In JavaEE, you have connectors for each external system you want to communicate with, primarily drivers. For example, if you’re going to interact with an Oracle database you need an Oracle JDBC driver, to communicate with IBM DB2 you need a specify DB2 JDBC driver, etc. The same holds true for messaging queues, email, etc.

In OpenWhisk, interaction with other systems is wrapped in packages, that are a collection of actions explicitly written to interact with a particular system. You can use any programming language and available APIs and drivers to communicate with it. So if you have for example a Java driver for a database, you can write a package to interact with it. Those packages act as Connectors.

In the IBM Cloud, there are packages available to communicate with essential services in the cloud. Most notably, we have

  • the cloud database Cloudant

  • the Kafka messaging system,

  • the enterprise chat Slack

  • many others, some specific to IBM services

You use the Feed mechanism provided by OpenWhisk to hook in those systems.

Application Server

Finally, in JavaEE, everything is managed by Application Servers. They are “the place” where Enterprise Applications are meant to be deployed.

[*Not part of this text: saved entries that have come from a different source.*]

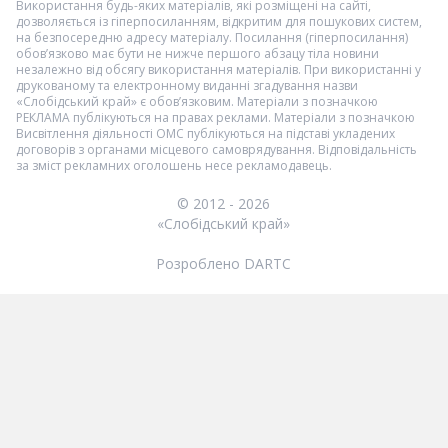
Використання будь-яких матеріалів, які розміщені на сайті,
дозволяється із гіперпосиланням, відкритим для пошукових систем,
на безпосередню адресу матеріалу. Посилання (гіперпосилання)
обов’язково має бути не нижче першого абзацу тіла новини
незалежно від обсягу використання матеріалів. При використанні у
друкованому та електронному виданні згадування назви
«Слобідський край» є обов’язковим. Матеріали з позначкою
РЕКЛАМА
публікуються на правах реклами. Матеріали з позначкою
Висвітлення діяльності ОМС
публікуються на підставі укладених
договорів з органами місцевого самоврядування. Відповідальність
за зміст рекламних оголошень несе рекламодавець.
© 2012 - 2026
«Слобідський край»
Розроблено DARTC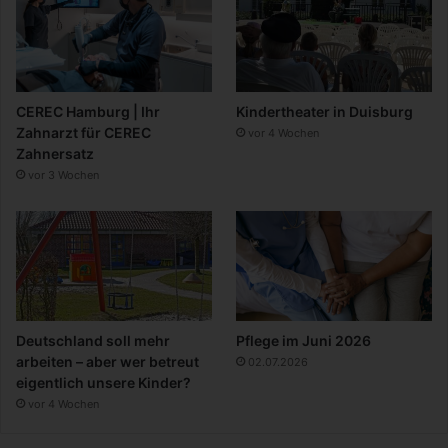
CEREC Hamburg | Ihr
Kindertheater in Duisburg
Zahnarzt für CEREC
vor 4 Wochen
Zahnersatz
vor 3 Wochen
Deutschland soll mehr
Pflege im Juni 2026
arbeiten – aber wer betreut
02.07.2026
eigentlich unsere Kinder?
vor 4 Wochen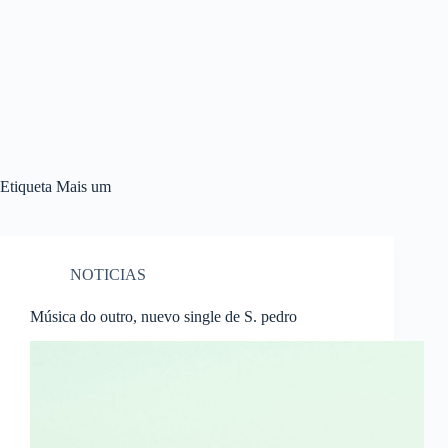
Etiqueta
Mais um
NOTICIAS
Música do outro, nuevo single de S. pedro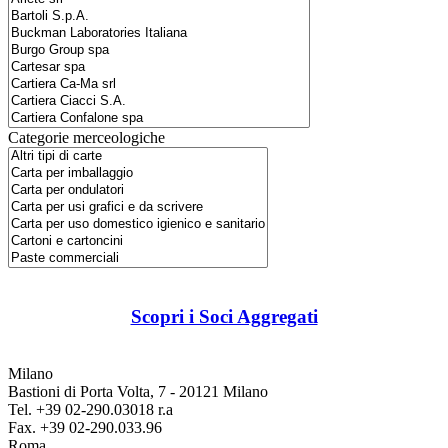
Categorie merceologiche
Scopri i Soci Aggregati
Milano
Bastioni di Porta Volta, 7 - 20121 Milano
Tel. +39 02-290.03018 r.a
Fax. +39 02-290.033.96
Roma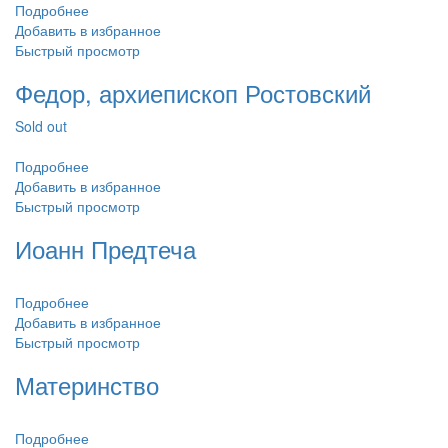
Подробнее
Добавить в избранное
Быстрый просмотр
Федор, архиепископ Ростовский
Sold out
Подробнее
Добавить в избранное
Быстрый просмотр
Иоанн Предтеча
Подробнее
Добавить в избранное
Быстрый просмотр
Материнство
Подробнее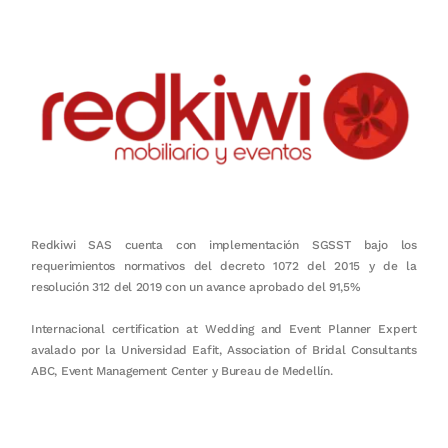
Redkiwi SAS cuenta con implementación SGSST bajo los
requerimientos normativos del decreto 1072 del 2015 y de la
resolución 312 del 2019 con un avance aprobado del 91,5%
Internacional certification at Wedding and Event Planner Expert
avalado por la Universidad Eafit, Association of Bridal Consultants
ABC, Event Management Center y Bureau de Medellín.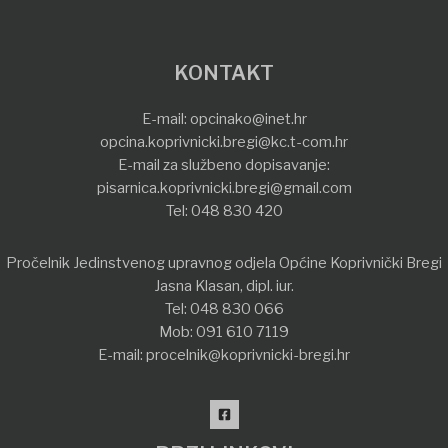
KONTAKT
E-mail:
opcinako@inet.hr
opcina.koprivnicki.bregi@kc.t-com.hr
E-mail za službeno dopisavanje:
pisarnica.koprivnicki.bregi@gmail.com
Tel:
048 830 420
Pročelnik Jedinstvenog upravnog odjela Općine Koprivnički Bregi
Jasna Klasan, dipl. iur.
Tel:
048 830 066
Mob:
091 610 7119
E-mail:
procelnik@koprivnicki-bregi.hr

In a sense, OpenWhisk itself replaces the Application Server concept, providing a cloud-based, multi-node, language agnostic execution service.

Using a serverless engine like OpenWhisk, the cloud becomes a transparent entity where you deploy your code. The environment manages the distribution of application in the Cloud.

Note

The problem becomes not to install your code, but to install correctly OpenWhisk. Each component of OpenWhisk must be then appropriately deployed according to the available resources of the Cloud. The installation of OpenWhisk in Cloud is a complex subject, and we will devote a chapter of the book to discuss it.

For now, we have to say that OpenWhisk by itself runs in Docker containers. However, scaling Docker in a Cloud requires you to manage those Docker containers under some supervisor system called Orchestrators.

There are many Orchestrator available. At this stage, OpenWhisk supports:

  • Kubernetes, a widely used orchestration system, initially developed by Google

  • DC/OS, a “cloud” operating system, supporting the management of distributed application and Docker.